The task: The lines to transcribe run from the top of the material below to the line with "onkruidgroei te voorkomen.", inclusive. Leave the pictures behind.

Records for processing:
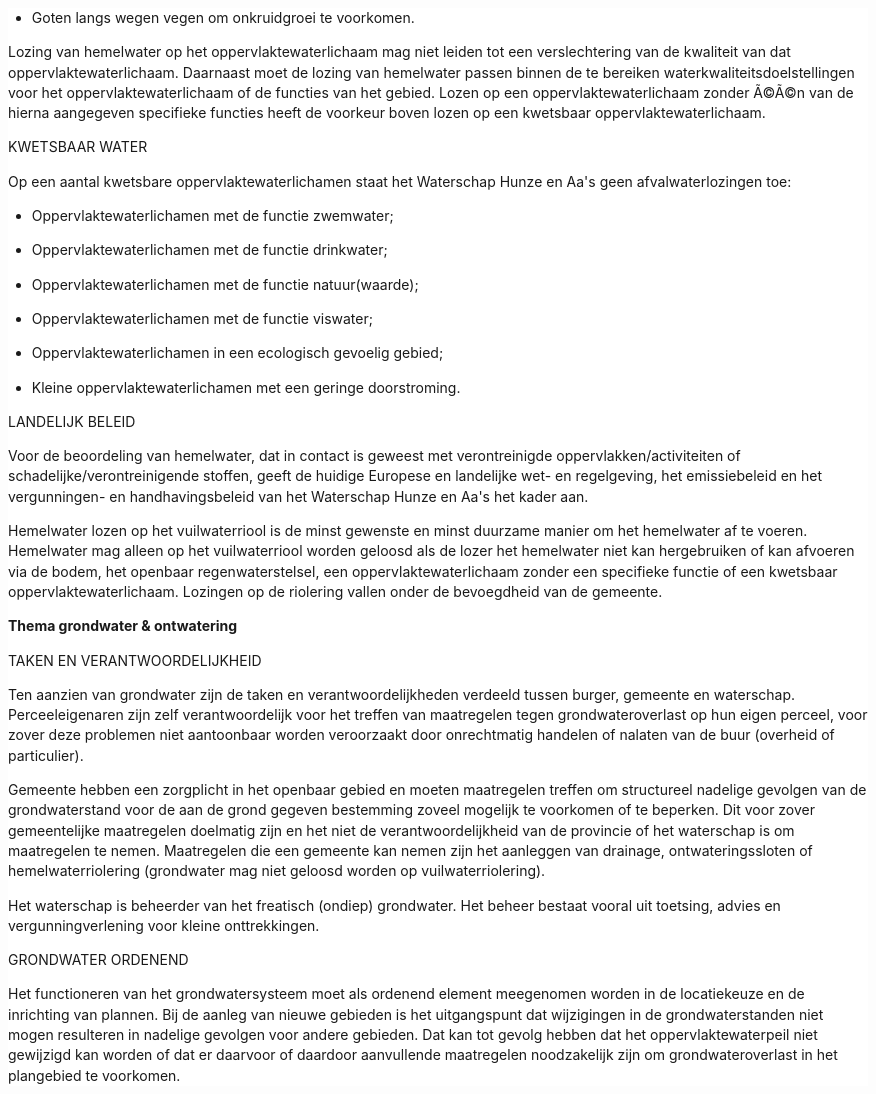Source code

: * Goten langs wegen vegen om onkruidgroei te voorkomen.

Lozing van hemelwater op het oppervlaktewaterlichaam mag niet leiden tot een verslechtering van de kwaliteit van dat oppervlaktewaterlichaam. Daarnaast moet de lozing van hemelwater passen binnen de te bereiken waterkwaliteitsdoelstellingen voor het oppervlaktewaterlichaam of de functies van het gebied. Lozen op een oppervlaktewaterlichaam zonder Ã©Ã©n van de hierna aangegeven specifieke functies heeft de voorkeur boven lozen op een kwetsbaar oppervlaktewaterlichaam.

KWETSBAAR WATER

Op een aantal kwetsbare oppervlaktewaterlichamen staat het Waterschap Hunze en Aa's geen afvalwaterlozingen toe:

* Oppervlaktewaterlichamen met de functie zwemwater;

* Oppervlaktewaterlichamen met de functie drinkwater;

* Oppervlaktewaterlichamen met de functie natuur(waarde);

* Oppervlaktewaterlichamen met de functie viswater;

* Oppervlaktewaterlichamen in een ecologisch gevoelig gebied;

* Kleine oppervlaktewaterlichamen met een geringe doorstroming.

LANDELIJK BELEID

Voor de beoordeling van hemelwater, dat in contact is geweest met verontreinigde oppervlakken/activiteiten of schadelijke/verontreinigende stoffen, geeft de huidige Europese en landelijke wet\- en regelgeving, het emissiebeleid en het vergunningen\- en handhavingsbeleid van het Waterschap Hunze en Aa's het kader aan.

Hemelwater lozen op het vuilwaterriool is de minst gewenste en minst duurzame manier om het hemelwater af te voeren. Hemelwater mag alleen op het vuilwaterriool worden geloosd als de lozer het hemelwater niet kan hergebruiken of kan afvoeren via de bodem, het openbaar regenwaterstelsel, een oppervlaktewaterlichaam zonder een specifieke functie of een kwetsbaar oppervlaktewaterlichaam. Lozingen op de riolering vallen onder de bevoegdheid van de gemeente.

**Thema grondwater \& ontwatering**

TAKEN EN VERANTWOORDELIJKHEID

Ten aanzien van grondwater zijn de taken en verantwoordelijkheden verdeeld tussen burger, gemeente en waterschap. Perceeleigenaren zijn zelf verantwoordelijk voor het treffen van maatregelen tegen grondwateroverlast op hun eigen perceel, voor zover deze problemen niet aantoonbaar worden veroorzaakt door onrechtmatig handelen of nalaten van de buur (overheid of particulier).

Gemeente hebben een zorgplicht in het openbaar gebied en moeten maatregelen treffen om structureel nadelige gevolgen van de grondwaterstand voor de aan de grond gegeven bestemming zoveel mogelijk te voorkomen of te beperken. Dit voor zover gemeentelijke maatregelen doelmatig zijn en het niet de verantwoordelijkheid van de provincie of het waterschap is om maatregelen te nemen. Maatregelen die een gemeente kan nemen zijn het aanleggen van drainage, ontwateringssloten of hemelwaterriolering (grondwater mag niet geloosd worden op vuilwaterriolering).

Het waterschap is beheerder van het freatisch (ondiep) grondwater. Het beheer bestaat vooral uit toetsing, advies en vergunningverlening voor kleine onttrekkingen.

GRONDWATER ORDENEND

Het functioneren van het grondwatersysteem moet als ordenend element meegenomen worden in de locatiekeuze en de inrichting van plannen. Bij de aanleg van nieuwe gebieden is het uitgangspunt dat wijzigingen in de grondwaterstanden niet mogen resulteren in nadelige gevolgen voor andere gebieden. Dat kan tot gevolg hebben dat het oppervlaktewaterpeil niet gewijzigd kan worden of dat er daarvoor of daardoor aanvullende maatregelen noodzakelijk zijn om grondwateroverlast in het plangebied te voorkomen.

Solution to this problem:
Source code

: * Goten langs wegen vegen om onkruidgroei te voorkomen.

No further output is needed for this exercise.